People have agonized over choosing the best form of collagen hydrolysate products to promote smoother skin with thicker dermal collagen, as different sources—e.g., fish vs. bovine—may yield different relative quantities of various peptide fragments when collagen is hydrolyzed, i.e., when the structural tissue of skin, joints, and tendons have been broken down by processing. Because there are nearly 30 different forms of collagen in the human body, manufacturers and retailers of various collagen products often make claims that intake of specific forms of collagen have varying health benefits.

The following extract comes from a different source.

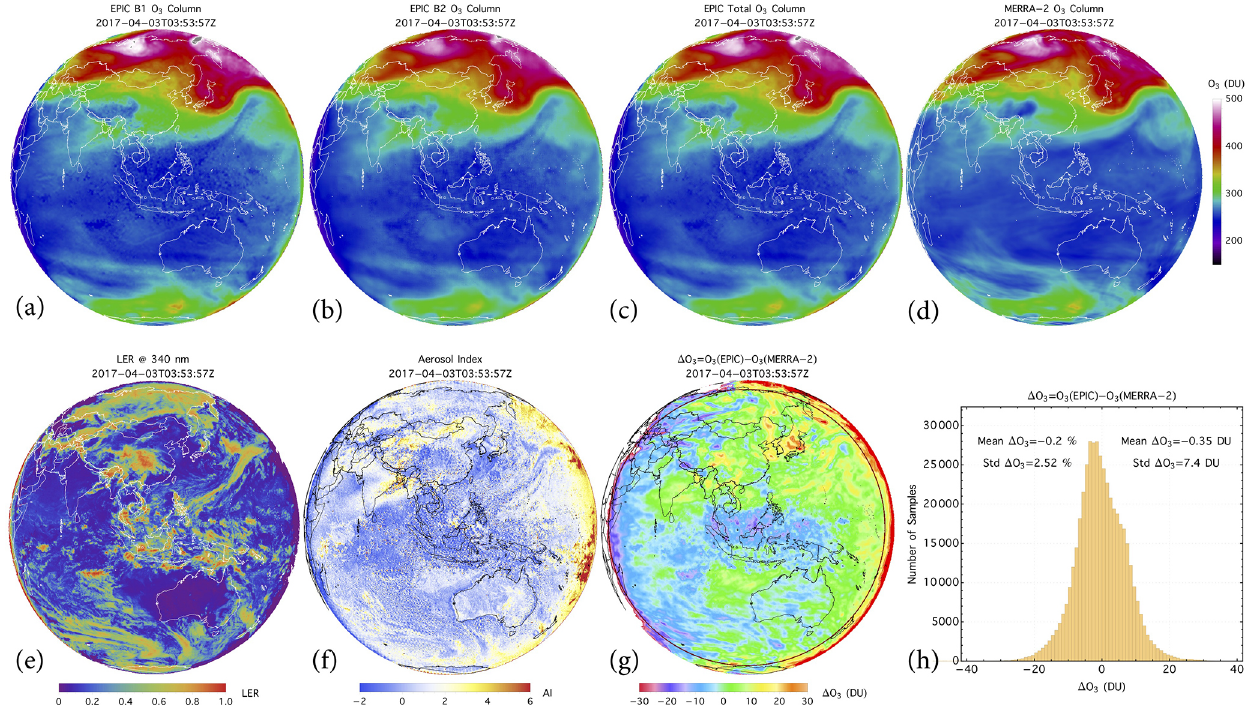
Figure 15. An L2 O3SO2AI granule contains the total O 3 vertical columns (c) , LER at 340nm (e) , and AI (f) retrieved from EPIC UV measurements at 03:53:57UTC on 3 April 2017. (a) Total O 3 column (referred to as B1 total O 3 column) retrieved from EPIC B1, B3, and B4. (b) Total O 3 column (referred to as B2 total O 3 column) retrieved from EPIC B2, B3, and B4. (c) Total O 3 from all four bands. (d) Coincident MERRA-2 total O 3 columns. (g) The total O 3 difference: O 3 ( EPIC ) − O 3 (MERRA-2). (h) The histogram of the O 3 differences with SZA ≤ 70 ◦ , i.e., samples within the circle in (g) , with a mean difference µ( EPIC ) = − 0 . 20% (or − 0 . 35DU) and a standard deviation σ( EPIC ) = 2 . 52% (or 7.4DU). Similarly, the O 3 difference, O 3 ( EPIC B1 ) − O 3 (MERRA-2), has a mean of µ( EPIC B1 ) = 0 . 25% (or 1.03DU) and a standard deviation σ( EPIC B1 ) = 2 . 68% (or 7.9DU), and O 3 ( EPIC B2 ) − O 3 (MERRA-2) has a mean µ( EPIC B2 ) = − 0 . 41% (or − 1 . 08DU) and a standard deviation σ( EPIC B2 ) = 2 . 68% (or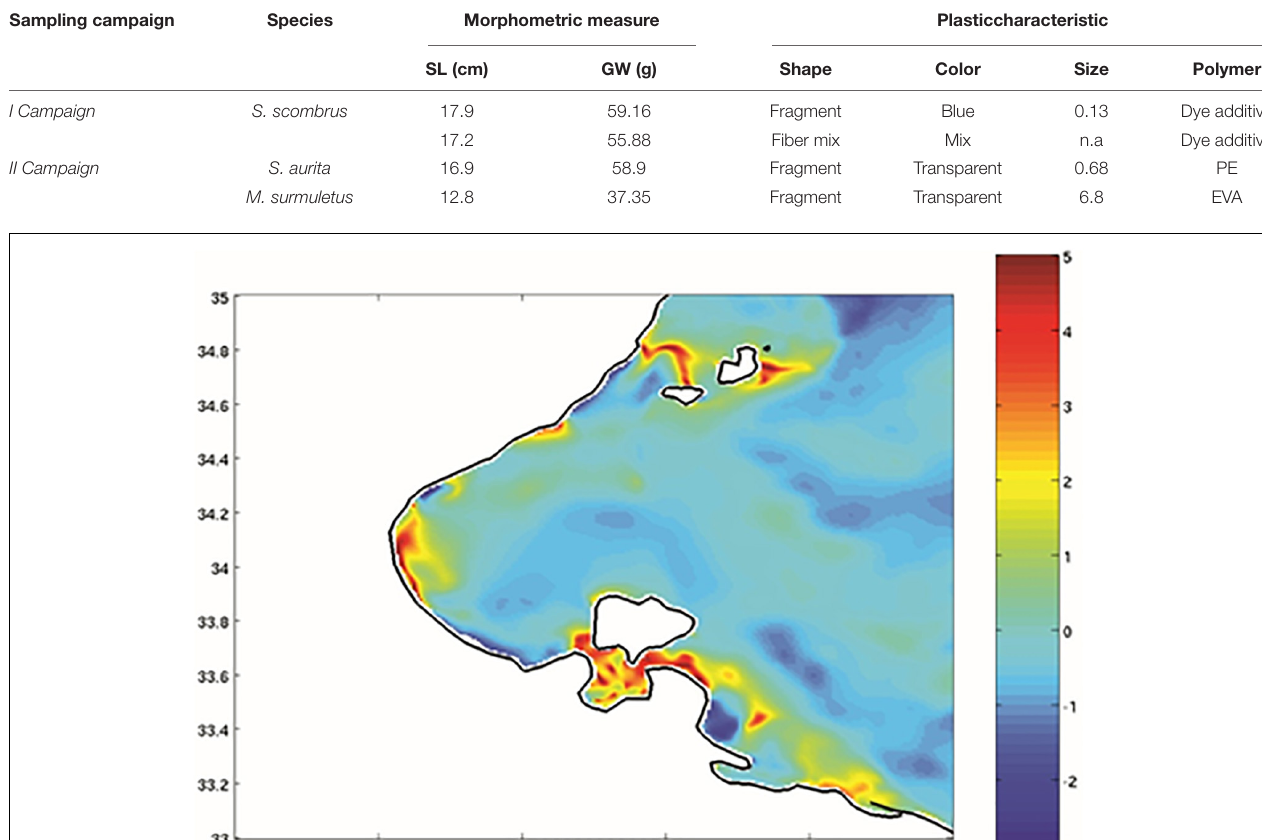
TABLE 4 | Seafood species with ingested MPs, morphometric measure (standard length SL and gutted weight GW) and plastic characteristics (shape, color, size, polymer). n.a, data not available. Sampling campaign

But THE MOST powerful way to increase dermal collagen that has potential to reduce skin wrinkles, as well as accelerate healing, is not a collagen product at all, but the oxytocin-boosting effect of our L. reuteri yogurt. We know from experimental models, followed by confirmation in human studies, that L. reuteri supplementation provokes a several-fold rise in oxytocin levels that accelerates skin healing. In experimental models, collagen deposition in the dermis is increased 10- 20-fold—an explosive increase in dermal collagen, the effect that yields smoother skin and reduction of wrinkles. Collagen hydrolysates, in all its forms, have been shown to increase collagen deposition about 10%—yes, a rise, but modest in comparison to the potential for collagen deposition stimulated by oxytocin via restoration of L. reuteri.

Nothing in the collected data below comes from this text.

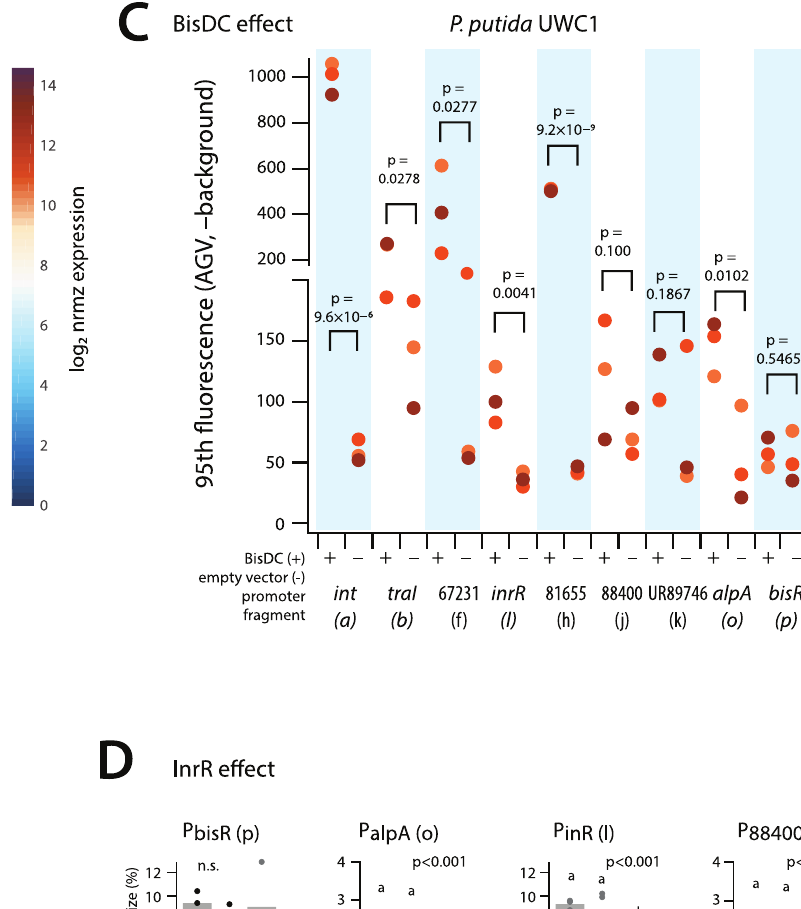
PLOS Genetics | https://doi.org/10.1371/journal.pgen.1010286 June 28,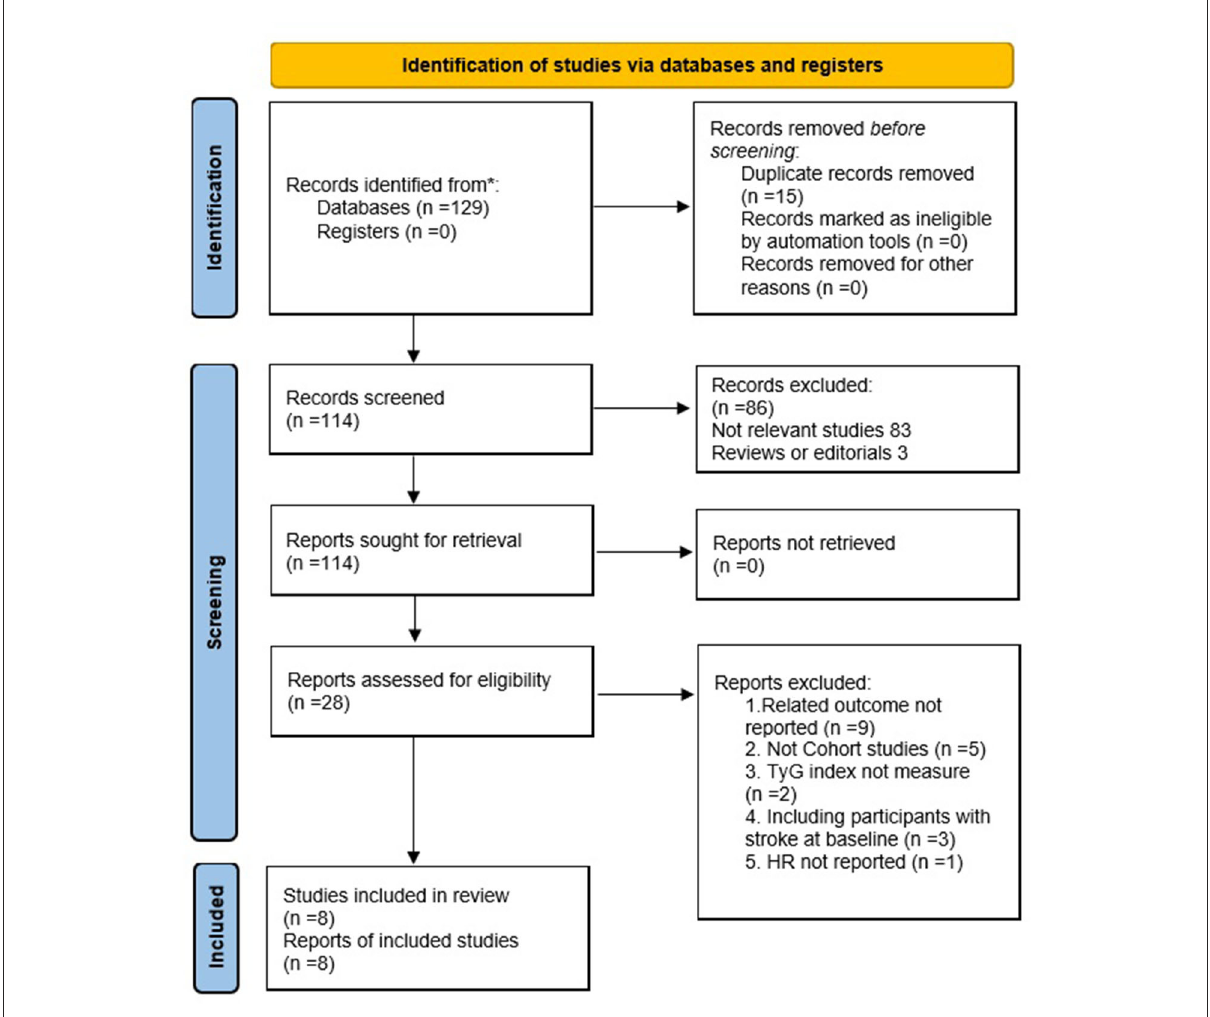
FIGURE1 Flowchart of the databases search and study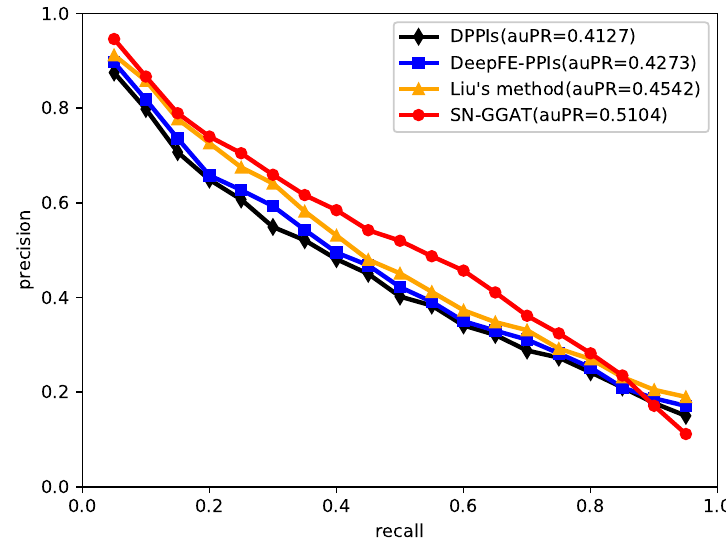
Figure 10. Performance comparison of SN-GGAT with other state-of-the-art methods on the Human dataset. The auPR is the mean of 10-fold cross validation.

Collagen products, i.e., collagen hydrolysates, as well as gelatin, have indeed been shown to improve skin wrinkles, deposition of dermal collagen, and increase collagen deposition. Despite the many over-the-top claims made by nutritional supplement manufacturers about the relative effectiveness of one type of collagen over another, there is no science to back up these claims. Some manufacturers claim, for instance, that including a variety of collagen forms, such as type III, IV, or X, enhances the effectiveness of a product—this is unproven. Just because there are nearly 30 different structural forms of collagen in the human body absolutely does not mean that you need to take in 30 different forms of collagen in your diet or as a supplement. In fact, I predict that NO differences will be found among any collagen or even gelatin product, as they all share the effective di-peptides yielded upon partial digestion, such as proline-hydroxyproline and hydroxyproline-glycine, as well as the tri-peptide, proline-hydroxyproline-glycine. In other words, it is likely not the form of collagen that you take in that matters, but the content of these di- and try-peptide fragments that are found in all collagen hydrolysate products and are likely yielded when gelatin is broken down by human digestion.

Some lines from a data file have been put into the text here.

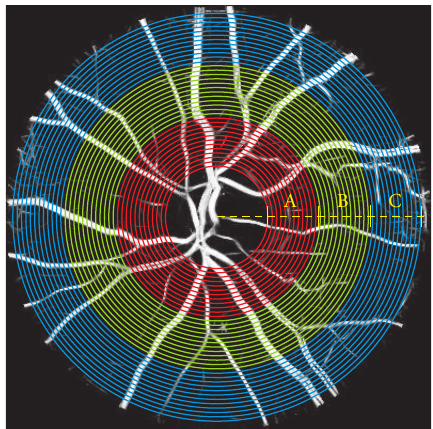
Figure 3: Representation of three major zones, A (red), B (green), and C (blue) around the OD with respect to one to three OD radius from OD boundary and circular scanning in the defined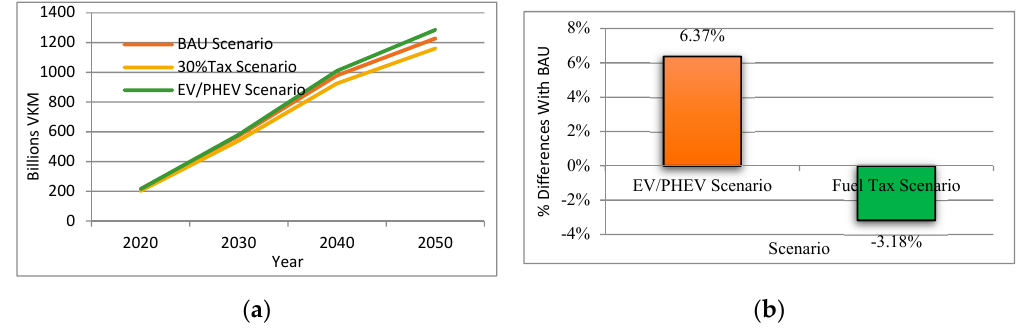
Figure 13. Comparison of VKM among the scenarios: ( a ) 2016–2050, and ( b ) 2050.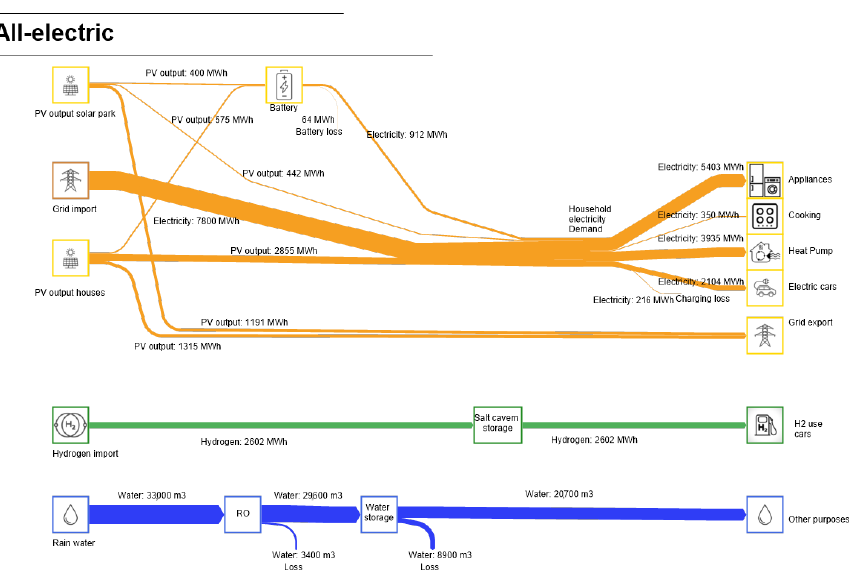
Figure 7. Sankey diagram of the yearly energy and water flows in the all-electric system. Electricity, hydrogen and water are three separate flows without integration. The households solely use electricity as their energy source. Part of their electricity demand (3297 MWh or 27%) is fulfilled by local PV, 7800 MWh or 65% by import from the grid and 912 MWh or 8% by local battery storage. Not all locally produced electricity can be stored in the battery or used directly, which results in 2506 MWh of electricity export to the grid. Losses for electricity conversion will be a few percentage points and are not shown in the Sankey diagrams. This will be done in a later stage of the system design and need to include DC/DC conversion as well.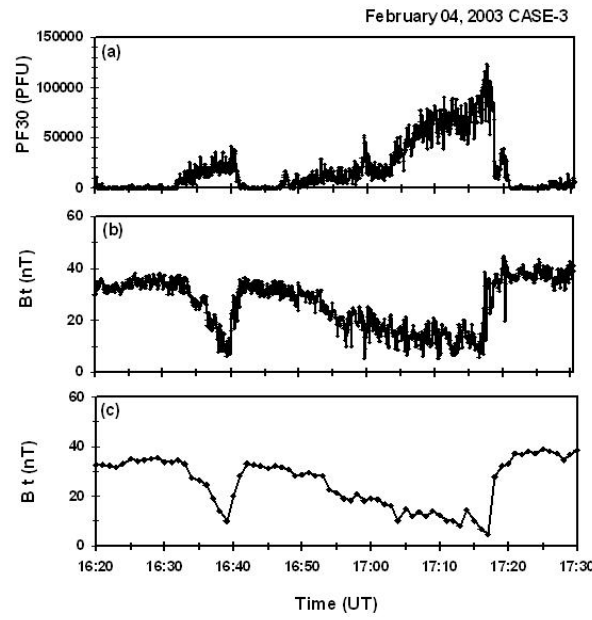
Fig. 15. Plot of the expanded time interval for Burst 1 in Case 3 (4 February 2003). As in Figs. 2 and 5, panels give (a) 4s PF30, and (b, c) 4s and 1min magnetosheath magnetic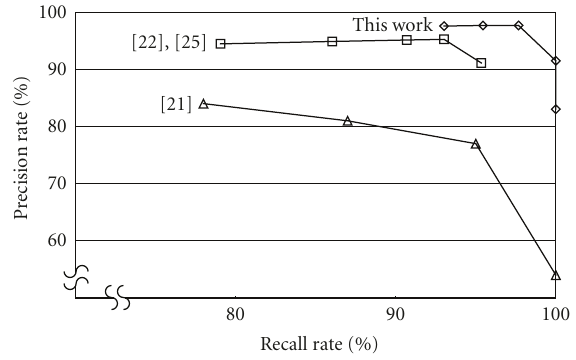
Figure 6: Performance comparison with previous approaches.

L. reuteri and oxytocin: huge effects on collagen deposition. Collagen hydrolysates from any source or gelatin: modest effect on collagen deposition.
What happens when you combine the two? This has not been formally examined, but I believe it would be reasonable to predict that a synergistic effect may result. And, of course, both strategies are benign with no downsides yet identified. L. reuteri, in particular, also brings other benefits such as preservation of bone density, restoration of muscle mass and strength, suppression of appetite, and restoration of feelings of empathy.
If you desire the skin health benefits of collagen, learn how to make L. reuteri yogurt using my unique method of amplifying bacterial counts via extended fermentation with the addition of prebiotic fibers. Then, optionally, add collagen hydrolysates or gelatin and don’t waste time agonizing over the form.